Monday, July 18, 2022
A Correctional Officer's Death on This Day in History
Friday, December 17, 2021
Debtors Prisons on This Day in History
This day in history: Kentucky abolished debtors prisons on this day in 1821.
A debtors' prison is a prison for people who are unable to pay debt. Through the mid-1800s, debtors' prisons (usually similar in form to locked workhouses) were a common way to deal with unpaid debt in Western Europe. Destitute persons who were unable to pay a court-ordered judgment would be incarcerated in these prisons until they had worked off their debt via labor or secured outside funds to pay the balance. The product of their labor went towards both the costs of their incarceration and their accrued debt. Increasing access and lenience throughout the history of bankruptcy law have made prison terms for unaggravated indigence obsolete over most of the world.
"Systems of debt bondage have existed for thousands of years. It was a common practice throughout Ancient Greece and the Roman Empire. A person who owed a debt could be compelled into serving their creditor for many years. These sorts of practices spun-off into debtors’ prisons in the Middle Ages, though debt bondage continued to exist and is still practiced in many parts of the world...ou’ve probably heard someone refer to jail as 'the clink.' What you may not have realized is that it’s the name of a real prison in England. The Clink was built in 1144 and was in operation for centuries. That means it housed all manner of prisoners over the years, including many debtors. Even the famous could end up in debtors’ prison. William Hughton, playwright and Shakespearean contemporary, found himself in The Clink for failing to pay back a loan from London entrepreneur Philip Henslowe." Source
Debtors Prisons in the past could be quite harsh: "The prisons were full of rats, lice and fleas. The prisoners were denied basic necessities of life such as food, water and clothing. It is said that these places were dirty and filthy that around 25% of the inmates died due to these horrible living conditions. The debtors were imprisoned and tortured at the pleasure of the creditors. When other countries of Europe had legislation limiting the debt imprisonment term to 1 year, England did not have such a law. When in 1842, the fleet prison was closed; it was found that debtors were there for more than 30 years." Source
Since the late 20th century, the term debtors' prison has also sometimes been applied by critics to criminal justice systems in which a court can sentence someone to prison over willfully unpaid criminal fees, usually following the order of a judge.
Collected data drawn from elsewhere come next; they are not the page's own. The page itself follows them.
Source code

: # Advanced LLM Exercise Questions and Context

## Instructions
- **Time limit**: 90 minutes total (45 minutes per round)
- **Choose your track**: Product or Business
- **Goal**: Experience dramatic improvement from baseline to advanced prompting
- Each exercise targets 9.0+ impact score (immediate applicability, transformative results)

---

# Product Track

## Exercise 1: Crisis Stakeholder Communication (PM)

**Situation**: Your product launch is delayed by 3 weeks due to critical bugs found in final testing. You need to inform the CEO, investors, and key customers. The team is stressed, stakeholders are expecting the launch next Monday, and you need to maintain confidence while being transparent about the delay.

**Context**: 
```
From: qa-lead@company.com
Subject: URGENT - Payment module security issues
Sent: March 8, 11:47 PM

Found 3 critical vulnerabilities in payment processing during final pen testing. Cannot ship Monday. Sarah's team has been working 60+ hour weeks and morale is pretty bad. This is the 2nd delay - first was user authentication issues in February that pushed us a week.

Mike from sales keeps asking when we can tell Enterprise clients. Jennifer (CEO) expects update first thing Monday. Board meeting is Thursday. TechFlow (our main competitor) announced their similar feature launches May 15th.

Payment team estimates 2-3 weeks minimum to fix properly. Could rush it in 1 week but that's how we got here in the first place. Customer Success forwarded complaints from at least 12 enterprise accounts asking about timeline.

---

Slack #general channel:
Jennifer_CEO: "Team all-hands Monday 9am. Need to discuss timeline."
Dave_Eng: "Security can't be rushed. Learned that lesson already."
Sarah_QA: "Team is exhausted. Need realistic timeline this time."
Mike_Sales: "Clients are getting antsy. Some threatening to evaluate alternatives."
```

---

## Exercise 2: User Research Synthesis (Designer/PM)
For example, in some jurisdictions within the United States, people can be held in contempt of court and jailed after willful non-payment of child support, garnishments, confiscations, fines, or back taxes. Additionally, though properly served civil duties over private debts in nations such as the United States will merely result in a default judgment being rendered in absentia if the defendant willfully declines to appear by law, a substantial number of indigent debtors are legally incarcerated for the crime of failing to appear at civil debt proceedings as ordered by a judge. In this case, the crime is not indigence, but disobeying the judge's order to appear before the court. Critics argue that the "willful" terminology is subject to individual mens rea (intention) determination by a judge, rather than statute, and that since this presents the potential for judges to incarcerate legitimately indigent individuals, it amounts to a de facto "debtors' prison" system.